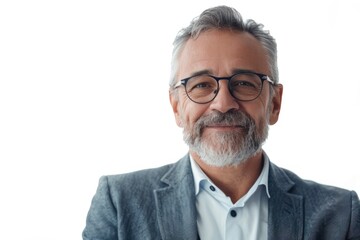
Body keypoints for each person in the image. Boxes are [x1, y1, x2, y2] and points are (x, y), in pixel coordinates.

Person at [82, 5, 360, 240]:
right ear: (177, 106)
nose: (223, 103)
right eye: (202, 85)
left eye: (244, 83)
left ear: (274, 103)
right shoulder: (119, 204)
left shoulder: (340, 215)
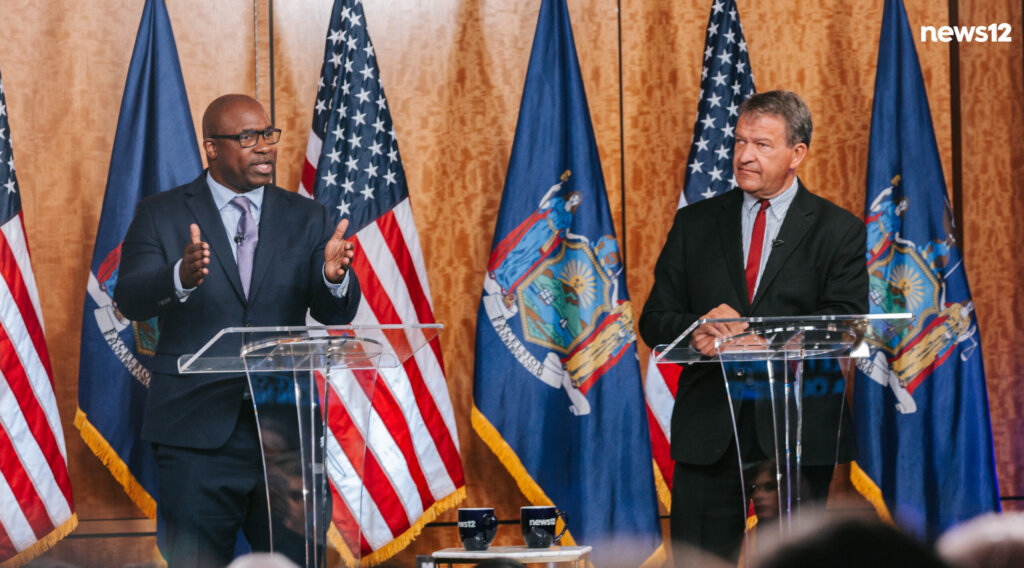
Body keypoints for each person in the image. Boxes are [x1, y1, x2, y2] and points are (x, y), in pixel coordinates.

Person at [114, 94, 361, 568]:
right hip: (195, 433)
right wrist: (179, 279)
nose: (265, 148)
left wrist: (333, 277)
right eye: (247, 138)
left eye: (268, 135)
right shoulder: (160, 213)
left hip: (285, 435)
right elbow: (129, 297)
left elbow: (334, 313)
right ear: (211, 148)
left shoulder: (309, 217)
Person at [639, 90, 867, 564]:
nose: (744, 155)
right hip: (710, 433)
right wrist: (699, 327)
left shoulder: (837, 229)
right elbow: (654, 319)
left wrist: (768, 339)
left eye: (762, 144)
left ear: (796, 154)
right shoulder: (694, 224)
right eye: (740, 141)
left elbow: (846, 322)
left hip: (796, 432)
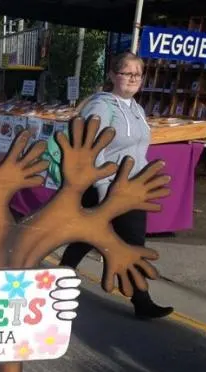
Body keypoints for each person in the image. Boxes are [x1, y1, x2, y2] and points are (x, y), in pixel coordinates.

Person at [59, 51, 173, 320]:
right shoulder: (101, 106)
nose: (133, 79)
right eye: (127, 73)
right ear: (112, 75)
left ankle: (58, 278)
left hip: (131, 186)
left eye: (138, 74)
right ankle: (141, 300)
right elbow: (92, 150)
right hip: (106, 186)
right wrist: (100, 189)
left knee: (93, 239)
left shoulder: (137, 108)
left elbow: (138, 149)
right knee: (119, 242)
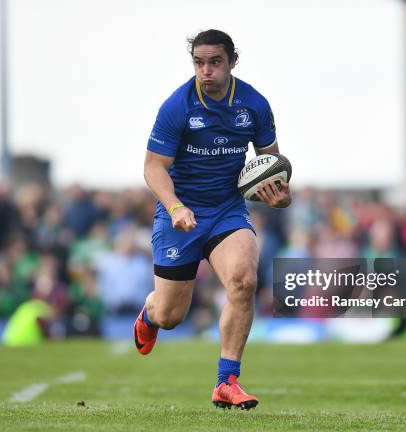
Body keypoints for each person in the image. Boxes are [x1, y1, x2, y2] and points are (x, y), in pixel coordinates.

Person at [133, 29, 291, 410]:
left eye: (215, 62)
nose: (206, 70)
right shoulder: (178, 106)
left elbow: (272, 166)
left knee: (243, 280)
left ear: (232, 62)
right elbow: (153, 169)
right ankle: (150, 313)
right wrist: (175, 207)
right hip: (180, 213)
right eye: (199, 62)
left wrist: (280, 195)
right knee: (171, 316)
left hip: (227, 211)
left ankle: (227, 381)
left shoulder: (253, 105)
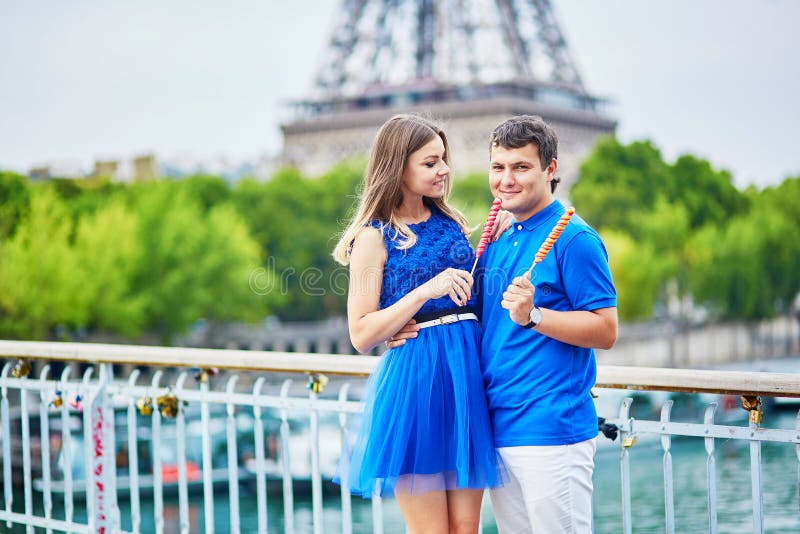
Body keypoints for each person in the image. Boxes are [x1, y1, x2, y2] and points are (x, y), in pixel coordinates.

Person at [390, 115, 618, 532]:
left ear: (550, 170)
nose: (507, 179)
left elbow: (605, 330)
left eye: (521, 167)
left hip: (551, 429)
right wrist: (404, 329)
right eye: (499, 167)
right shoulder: (498, 238)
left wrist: (535, 316)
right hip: (497, 428)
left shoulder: (575, 239)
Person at [332, 114, 505, 533]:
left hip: (465, 381)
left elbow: (471, 295)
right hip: (417, 386)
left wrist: (494, 242)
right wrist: (425, 292)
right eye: (430, 163)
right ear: (398, 167)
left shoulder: (452, 223)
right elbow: (360, 333)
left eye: (443, 159)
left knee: (467, 529)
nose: (444, 169)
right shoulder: (374, 238)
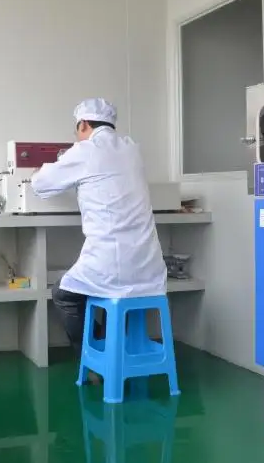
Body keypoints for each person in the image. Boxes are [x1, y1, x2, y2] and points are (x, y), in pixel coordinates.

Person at [31, 98, 167, 368]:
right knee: (109, 297)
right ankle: (113, 350)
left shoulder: (86, 150)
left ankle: (94, 359)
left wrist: (43, 168)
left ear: (83, 124)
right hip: (148, 264)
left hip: (110, 262)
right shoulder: (131, 148)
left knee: (63, 295)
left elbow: (40, 184)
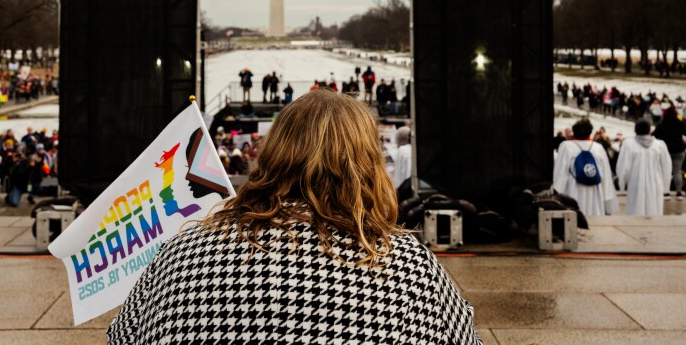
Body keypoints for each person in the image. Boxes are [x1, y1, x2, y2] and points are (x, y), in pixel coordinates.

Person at [107, 89, 481, 344]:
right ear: (367, 166)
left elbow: (120, 337)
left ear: (271, 155)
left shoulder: (179, 256)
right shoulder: (406, 266)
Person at [553, 118, 618, 216]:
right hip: (595, 190)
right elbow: (605, 173)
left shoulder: (566, 146)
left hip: (573, 190)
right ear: (590, 132)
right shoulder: (598, 147)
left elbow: (560, 171)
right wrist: (606, 196)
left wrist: (558, 191)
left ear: (574, 131)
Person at [616, 119, 672, 216]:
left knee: (636, 210)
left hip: (636, 182)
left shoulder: (629, 144)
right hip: (655, 182)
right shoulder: (659, 145)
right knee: (654, 210)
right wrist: (665, 186)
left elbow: (623, 166)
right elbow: (666, 166)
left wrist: (622, 183)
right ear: (649, 130)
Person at [653, 105, 686, 200]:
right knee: (677, 171)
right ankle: (679, 193)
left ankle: (666, 193)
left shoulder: (661, 124)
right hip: (679, 150)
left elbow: (655, 135)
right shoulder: (679, 122)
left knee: (665, 171)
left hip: (665, 150)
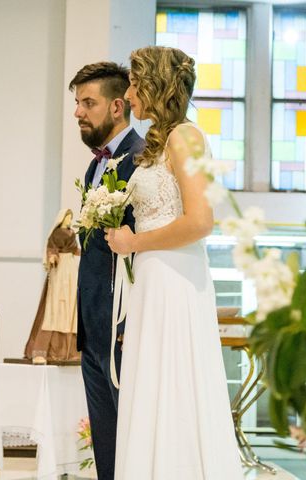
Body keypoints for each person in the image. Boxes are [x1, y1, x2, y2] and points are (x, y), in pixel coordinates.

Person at [106, 47, 244, 479]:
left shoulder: (185, 137)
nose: (128, 94)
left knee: (175, 386)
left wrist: (134, 242)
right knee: (153, 386)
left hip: (174, 280)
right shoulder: (161, 141)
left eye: (133, 83)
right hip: (153, 280)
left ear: (155, 85)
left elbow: (201, 220)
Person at [69, 61, 145, 480]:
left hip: (122, 322)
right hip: (94, 326)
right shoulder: (95, 166)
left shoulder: (140, 161)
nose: (78, 112)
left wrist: (124, 321)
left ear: (117, 106)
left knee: (128, 437)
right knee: (106, 444)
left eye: (87, 103)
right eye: (77, 103)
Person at [24, 208, 81, 363]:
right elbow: (51, 248)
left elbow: (75, 249)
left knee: (70, 304)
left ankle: (70, 351)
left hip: (70, 268)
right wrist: (52, 257)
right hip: (60, 268)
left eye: (71, 218)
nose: (69, 220)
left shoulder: (72, 234)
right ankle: (44, 350)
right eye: (67, 217)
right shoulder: (56, 234)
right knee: (55, 306)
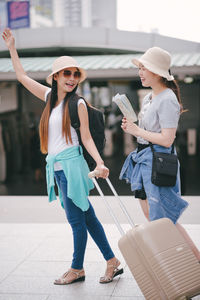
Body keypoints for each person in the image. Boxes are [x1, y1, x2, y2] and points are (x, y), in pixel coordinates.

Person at [2, 28, 123, 284]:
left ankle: (77, 268)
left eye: (75, 74)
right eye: (66, 73)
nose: (71, 78)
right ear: (55, 77)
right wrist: (12, 47)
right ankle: (112, 261)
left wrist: (100, 162)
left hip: (73, 167)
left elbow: (87, 137)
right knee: (87, 216)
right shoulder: (49, 99)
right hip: (57, 168)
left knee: (76, 220)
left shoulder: (77, 104)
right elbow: (22, 77)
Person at [120, 46, 200, 261]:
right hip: (144, 159)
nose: (140, 72)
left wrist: (137, 131)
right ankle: (183, 260)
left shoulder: (167, 99)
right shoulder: (148, 98)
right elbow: (147, 132)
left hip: (159, 161)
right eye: (140, 68)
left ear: (158, 72)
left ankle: (193, 260)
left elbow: (167, 139)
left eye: (144, 68)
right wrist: (132, 128)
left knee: (162, 219)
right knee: (151, 216)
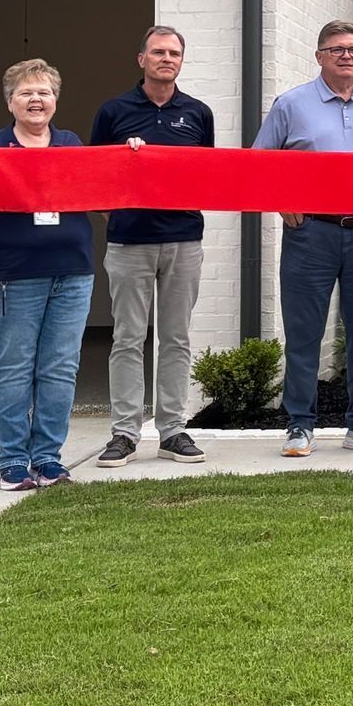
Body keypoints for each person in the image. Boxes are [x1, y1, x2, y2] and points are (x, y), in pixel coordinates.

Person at [253, 20, 353, 459]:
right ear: (319, 56)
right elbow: (259, 165)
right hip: (311, 234)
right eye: (337, 49)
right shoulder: (291, 105)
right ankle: (299, 426)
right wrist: (281, 202)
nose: (347, 56)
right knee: (304, 333)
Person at [0, 60, 111, 490]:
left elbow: (106, 192)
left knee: (60, 368)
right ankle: (13, 462)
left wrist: (129, 154)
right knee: (14, 368)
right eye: (26, 93)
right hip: (13, 277)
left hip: (72, 274)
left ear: (55, 101)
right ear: (10, 101)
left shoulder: (72, 145)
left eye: (44, 92)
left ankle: (48, 459)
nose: (36, 100)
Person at [88, 26, 214, 468]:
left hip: (183, 241)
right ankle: (124, 433)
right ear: (141, 58)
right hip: (128, 243)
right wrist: (121, 213)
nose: (167, 58)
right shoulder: (113, 111)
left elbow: (206, 176)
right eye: (158, 51)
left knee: (175, 338)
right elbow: (96, 179)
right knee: (127, 338)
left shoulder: (198, 113)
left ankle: (173, 430)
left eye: (174, 53)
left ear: (182, 61)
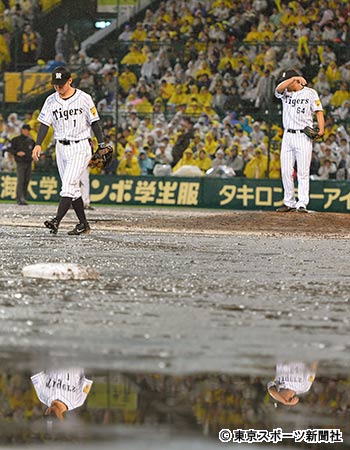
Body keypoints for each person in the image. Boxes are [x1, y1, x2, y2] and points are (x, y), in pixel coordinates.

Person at [32, 66, 106, 235]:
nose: (58, 88)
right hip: (61, 147)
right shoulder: (51, 100)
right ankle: (83, 224)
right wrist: (38, 144)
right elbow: (44, 124)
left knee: (67, 186)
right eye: (55, 85)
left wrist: (101, 144)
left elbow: (95, 122)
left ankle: (56, 220)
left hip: (80, 146)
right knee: (73, 190)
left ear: (70, 80)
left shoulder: (84, 98)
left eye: (62, 84)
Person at [274, 69, 324, 213]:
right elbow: (278, 88)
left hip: (303, 135)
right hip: (288, 135)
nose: (285, 84)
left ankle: (302, 203)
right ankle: (289, 202)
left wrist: (321, 129)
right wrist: (294, 77)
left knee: (302, 172)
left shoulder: (310, 93)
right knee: (285, 171)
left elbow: (319, 111)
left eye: (288, 81)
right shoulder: (285, 93)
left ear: (295, 82)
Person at [9, 124, 35, 205]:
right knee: (21, 180)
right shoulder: (16, 140)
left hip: (29, 162)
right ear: (22, 130)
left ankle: (24, 197)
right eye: (27, 130)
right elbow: (9, 149)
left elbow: (34, 150)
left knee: (26, 180)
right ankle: (20, 198)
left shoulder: (31, 141)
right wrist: (17, 153)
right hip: (20, 162)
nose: (28, 132)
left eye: (29, 130)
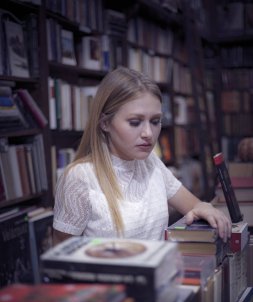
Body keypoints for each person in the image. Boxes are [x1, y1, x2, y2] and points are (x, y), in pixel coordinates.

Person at [53, 67, 231, 245]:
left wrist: (205, 207)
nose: (148, 133)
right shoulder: (80, 177)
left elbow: (193, 205)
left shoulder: (150, 162)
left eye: (155, 121)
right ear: (105, 123)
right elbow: (62, 259)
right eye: (135, 122)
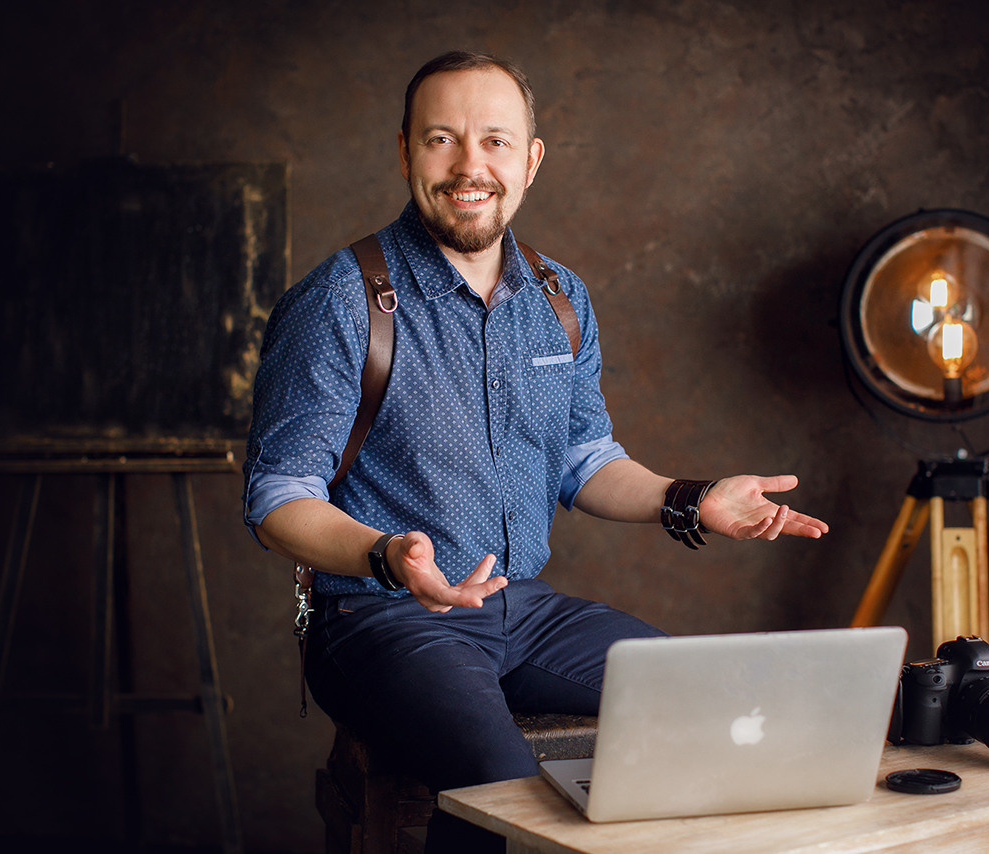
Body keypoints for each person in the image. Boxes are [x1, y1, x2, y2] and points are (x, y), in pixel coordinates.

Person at [242, 50, 829, 852]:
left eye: (494, 141)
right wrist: (386, 553)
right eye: (441, 139)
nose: (469, 166)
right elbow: (278, 498)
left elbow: (585, 459)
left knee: (718, 702)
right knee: (506, 803)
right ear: (406, 150)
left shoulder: (559, 298)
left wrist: (690, 499)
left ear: (531, 159)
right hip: (381, 619)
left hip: (519, 608)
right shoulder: (341, 300)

_EXERCISE_
Above are some entries; copy exactly the lines from the line with "right elbow: (666, 166)" through the line with "right hip: (153, 280)", both included, but none of the pictures.

_RESULT OF THIS TASK_
right elbow: (666, 166)
left wrist: (622, 183)
right ear: (649, 130)
Person at [653, 105, 686, 200]:
right knee: (677, 171)
right ankle: (679, 193)
left ankle: (666, 193)
left shoulder: (661, 124)
right hip: (679, 150)
left elbow: (655, 135)
right shoulder: (679, 122)
left knee: (665, 171)
left hip: (665, 150)
Body keypoints for each person in the image. Boxes are [x1, y1, x2, y2] and points are (x, y), in pixel coordinates.

Person at [106, 47, 244, 479]:
left shoulder: (185, 137)
nose: (128, 94)
left knee: (175, 386)
left wrist: (134, 242)
right knee: (153, 386)
left hip: (174, 280)
right shoulder: (161, 141)
left eye: (133, 83)
right hip: (153, 280)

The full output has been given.